Entries drawn from a collection:
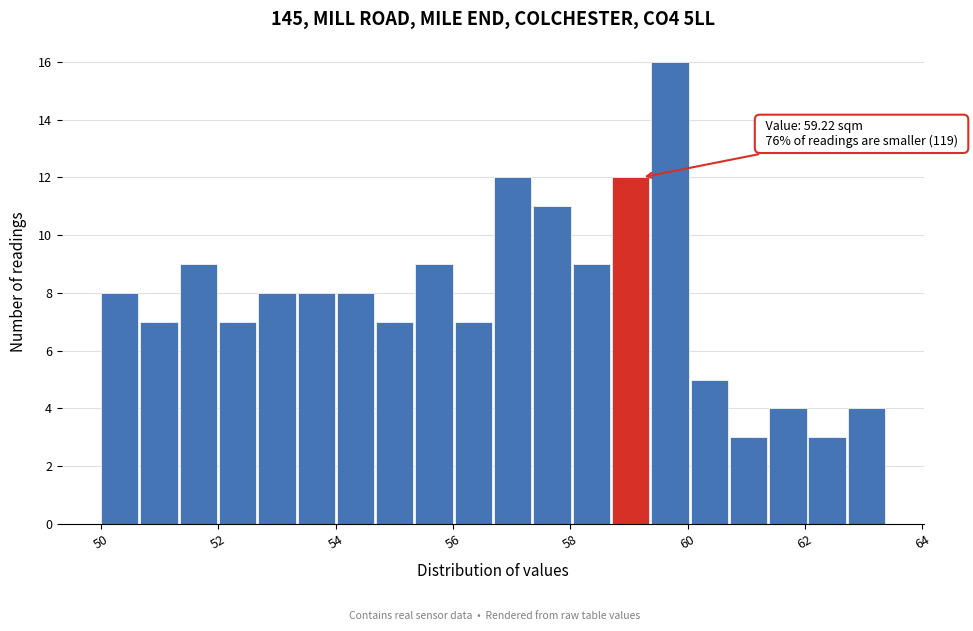

Read against the x-axis, roughly where is the centre of the tallest bar?

59.6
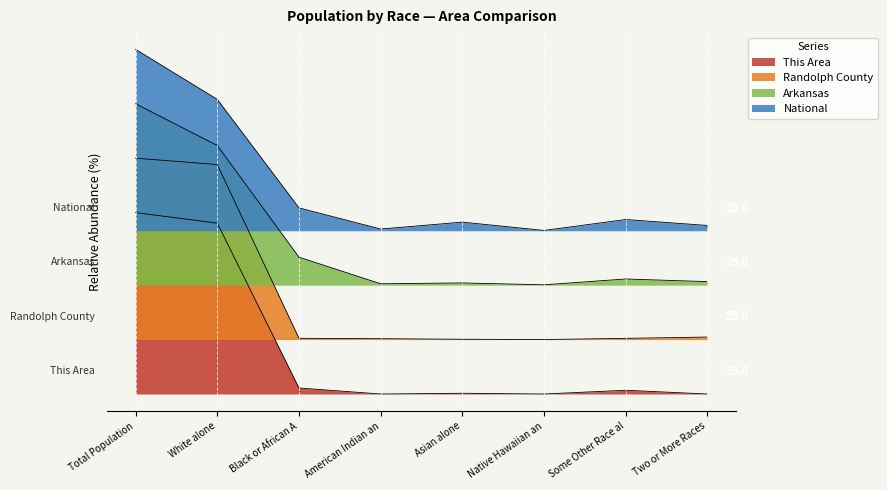

Count the number of categories in the chart.

8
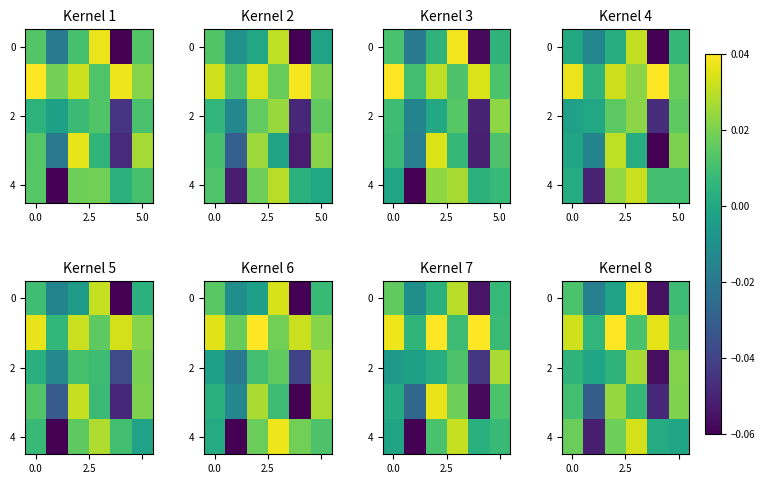

At which category is the sum across all series the highest?

3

**TASK DESCRIPTION:**
Restate the entries above with "category" changed to "group" and every other word left as it stands, omitting the pictures.

**ANSWER BOX:**
Read against the x-axis, roughly where is the centre of the tallest bar?

59.6

Count the number of categories in the chart.

8

At which group is the sum across all series the highest?

3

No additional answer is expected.